Desde el mes de mayo me apliqué a la tarea —la gratitud o ingratitud depende de las miras, que para algunos son el premio, la lisonja o la edición— de escribir sin darme tregua, ni en lo temporal ni en lo formal. Un texto de cinco páginas requiere, en mi caso de amateur, de varias revisiones al día. Ignoro cómo trabajan los profesionales y daría gustoso una caja de botellas de vino a quien me dejara observarlo, -le, -la mientras curra en una novela de verdad, no un best-seller, que suelen ser cosas distintas. Como no creo que esto suceda, sigo con mi método de "ensayo-error" —más lo segundo que lo primero—. 
Lo bueno, si breve, dos veces bueno. Y si malo, pues menos malo. 
PS.- Cuando unas fotos gansas del autor en modo "catador" obtienen más "megustas" que un puñado de párrafos es que algo hacemos mal. O hago.

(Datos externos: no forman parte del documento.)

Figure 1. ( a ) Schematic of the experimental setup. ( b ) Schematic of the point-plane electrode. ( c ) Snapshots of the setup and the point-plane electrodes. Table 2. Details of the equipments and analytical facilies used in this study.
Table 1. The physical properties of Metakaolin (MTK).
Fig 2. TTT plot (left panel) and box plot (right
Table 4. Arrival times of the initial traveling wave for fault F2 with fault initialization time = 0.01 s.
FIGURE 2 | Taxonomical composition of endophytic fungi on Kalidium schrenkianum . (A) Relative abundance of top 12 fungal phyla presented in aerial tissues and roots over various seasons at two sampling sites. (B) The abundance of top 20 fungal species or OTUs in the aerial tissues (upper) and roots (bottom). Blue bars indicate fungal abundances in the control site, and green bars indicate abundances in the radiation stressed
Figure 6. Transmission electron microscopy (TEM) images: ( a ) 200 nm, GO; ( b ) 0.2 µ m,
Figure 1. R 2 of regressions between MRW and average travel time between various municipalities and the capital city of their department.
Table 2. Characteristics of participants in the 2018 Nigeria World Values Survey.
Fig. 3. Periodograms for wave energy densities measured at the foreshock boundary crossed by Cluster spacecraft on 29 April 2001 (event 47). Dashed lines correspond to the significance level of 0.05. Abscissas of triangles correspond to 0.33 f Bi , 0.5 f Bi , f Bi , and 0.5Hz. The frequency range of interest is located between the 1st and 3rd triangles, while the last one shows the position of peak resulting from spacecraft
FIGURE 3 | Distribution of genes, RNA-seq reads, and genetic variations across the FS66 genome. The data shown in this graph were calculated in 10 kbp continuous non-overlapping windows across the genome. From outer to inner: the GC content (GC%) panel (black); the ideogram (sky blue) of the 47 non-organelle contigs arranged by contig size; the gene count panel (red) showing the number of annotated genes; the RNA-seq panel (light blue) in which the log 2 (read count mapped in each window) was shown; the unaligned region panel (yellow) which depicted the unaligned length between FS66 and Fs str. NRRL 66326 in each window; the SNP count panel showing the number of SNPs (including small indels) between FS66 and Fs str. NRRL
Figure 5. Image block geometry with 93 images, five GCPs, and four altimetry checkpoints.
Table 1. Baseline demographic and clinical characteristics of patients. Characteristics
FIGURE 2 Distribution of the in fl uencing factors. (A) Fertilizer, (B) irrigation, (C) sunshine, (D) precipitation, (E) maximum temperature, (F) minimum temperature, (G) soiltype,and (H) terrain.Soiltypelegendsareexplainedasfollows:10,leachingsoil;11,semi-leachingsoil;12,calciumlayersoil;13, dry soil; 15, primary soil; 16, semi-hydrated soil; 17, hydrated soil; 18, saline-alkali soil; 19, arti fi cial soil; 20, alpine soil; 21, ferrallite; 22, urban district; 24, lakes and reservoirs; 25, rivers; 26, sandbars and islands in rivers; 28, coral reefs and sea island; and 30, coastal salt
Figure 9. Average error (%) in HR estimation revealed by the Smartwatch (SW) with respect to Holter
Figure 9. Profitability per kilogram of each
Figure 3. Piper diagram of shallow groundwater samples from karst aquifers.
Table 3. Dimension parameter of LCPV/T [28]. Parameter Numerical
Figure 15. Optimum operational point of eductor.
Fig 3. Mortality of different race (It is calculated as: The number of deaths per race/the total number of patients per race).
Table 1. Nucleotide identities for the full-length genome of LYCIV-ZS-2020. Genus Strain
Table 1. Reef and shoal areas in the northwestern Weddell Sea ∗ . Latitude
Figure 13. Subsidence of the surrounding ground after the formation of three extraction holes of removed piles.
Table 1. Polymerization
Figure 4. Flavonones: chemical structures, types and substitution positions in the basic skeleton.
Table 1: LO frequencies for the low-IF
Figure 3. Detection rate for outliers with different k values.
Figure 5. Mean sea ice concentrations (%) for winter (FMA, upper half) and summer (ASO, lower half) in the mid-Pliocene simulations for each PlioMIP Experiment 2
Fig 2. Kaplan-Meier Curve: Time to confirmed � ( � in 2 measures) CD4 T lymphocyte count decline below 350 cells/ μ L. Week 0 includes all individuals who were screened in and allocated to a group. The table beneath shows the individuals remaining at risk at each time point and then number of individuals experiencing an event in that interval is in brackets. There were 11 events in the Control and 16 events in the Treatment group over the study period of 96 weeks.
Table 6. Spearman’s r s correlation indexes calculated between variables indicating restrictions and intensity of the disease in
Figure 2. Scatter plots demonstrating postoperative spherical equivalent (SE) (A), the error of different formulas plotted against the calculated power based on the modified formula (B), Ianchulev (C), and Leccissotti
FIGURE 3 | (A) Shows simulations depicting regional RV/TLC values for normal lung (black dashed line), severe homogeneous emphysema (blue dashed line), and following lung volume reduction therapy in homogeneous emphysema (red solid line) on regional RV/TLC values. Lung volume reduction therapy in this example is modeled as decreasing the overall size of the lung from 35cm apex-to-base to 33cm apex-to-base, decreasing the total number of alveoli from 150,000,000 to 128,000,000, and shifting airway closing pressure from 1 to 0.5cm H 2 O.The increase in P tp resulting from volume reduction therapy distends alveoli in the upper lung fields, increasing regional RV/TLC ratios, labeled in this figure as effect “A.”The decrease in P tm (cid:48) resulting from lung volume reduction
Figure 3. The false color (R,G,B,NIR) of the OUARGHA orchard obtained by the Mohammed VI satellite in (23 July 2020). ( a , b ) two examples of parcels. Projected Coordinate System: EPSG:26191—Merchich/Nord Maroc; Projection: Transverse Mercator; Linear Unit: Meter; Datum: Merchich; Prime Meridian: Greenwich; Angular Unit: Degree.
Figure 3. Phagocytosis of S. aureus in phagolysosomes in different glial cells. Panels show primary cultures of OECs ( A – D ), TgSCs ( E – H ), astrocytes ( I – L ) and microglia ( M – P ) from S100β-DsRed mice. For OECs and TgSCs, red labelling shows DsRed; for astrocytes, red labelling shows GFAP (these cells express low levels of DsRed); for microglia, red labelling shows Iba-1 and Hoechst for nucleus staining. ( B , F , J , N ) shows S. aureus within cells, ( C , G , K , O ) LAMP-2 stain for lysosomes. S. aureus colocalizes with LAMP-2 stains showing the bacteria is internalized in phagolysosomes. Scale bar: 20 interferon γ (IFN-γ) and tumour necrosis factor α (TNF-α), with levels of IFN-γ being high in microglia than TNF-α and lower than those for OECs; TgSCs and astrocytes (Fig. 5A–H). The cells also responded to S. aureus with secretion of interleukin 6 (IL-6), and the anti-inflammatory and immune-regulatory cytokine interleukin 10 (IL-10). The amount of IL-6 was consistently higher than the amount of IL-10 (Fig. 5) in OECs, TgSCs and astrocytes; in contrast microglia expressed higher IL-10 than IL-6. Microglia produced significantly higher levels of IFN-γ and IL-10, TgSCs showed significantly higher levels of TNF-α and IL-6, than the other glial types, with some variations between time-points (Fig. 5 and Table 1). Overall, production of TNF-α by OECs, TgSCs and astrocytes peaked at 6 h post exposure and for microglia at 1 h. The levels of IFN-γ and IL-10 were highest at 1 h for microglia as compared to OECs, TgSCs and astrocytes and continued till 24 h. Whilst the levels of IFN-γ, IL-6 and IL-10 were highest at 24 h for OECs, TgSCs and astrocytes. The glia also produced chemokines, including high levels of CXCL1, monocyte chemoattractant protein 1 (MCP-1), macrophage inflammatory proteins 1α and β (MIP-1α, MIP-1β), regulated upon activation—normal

DE TODO UN POCO, MALDITOS NERVIOS.

Uno trata de hacer las cosas de la mejor manera posible, lo cual no es garantía de éxito. Si además hay que someter el esfuerzo a la opinión pública la cosa se pone peliaguda. Tal es el caso que me ocupa las tripas estos días: un concierto del Cuarteto Muzikanten, feliz invento pese a las dificultades que entraña poner de acuerdo a cuatro personas y luego a unas pocas docenas si hay suerte. 
Si el asunto sale bien, lo fácil es sacar pecho. Si mal, se busca un culpable ajeno a los cuatro. Partiendo de la presunción de inocencia, algo tan poco frecuente en estos tiempos, cada implicado en un concierto, digo yo, intentará hacer su trabajo de la forma más profesional que sepa, o más aficionada, lo que no resta esfuerzo. 
Esgrimir un "lo hemos hecho lo mejor que sabemos" viene a ser una pobre y autocomplaciente excusa. Cuando te pagan por un trabajo hay que entregarlo en tiempo y forma. Y si no sale bien se hace un descuento, ese que pedimos en el restaurante o el hotel previa amenaza de "si no, aténgase a las consecuencias", que suelen ser la publicación de un comentario negativo en las redes y el boca a boca, y tiro porque me toca. Antes nos valía con lo segundo, pero lo primero facilita la expresión del cabreo.

Este TDHA o TDAH no detectado a tiempo me trae por la calle de la amargura que, tampoco hay que exagerar, no llega a drama. Los nervios se llevan peor en vacaciones.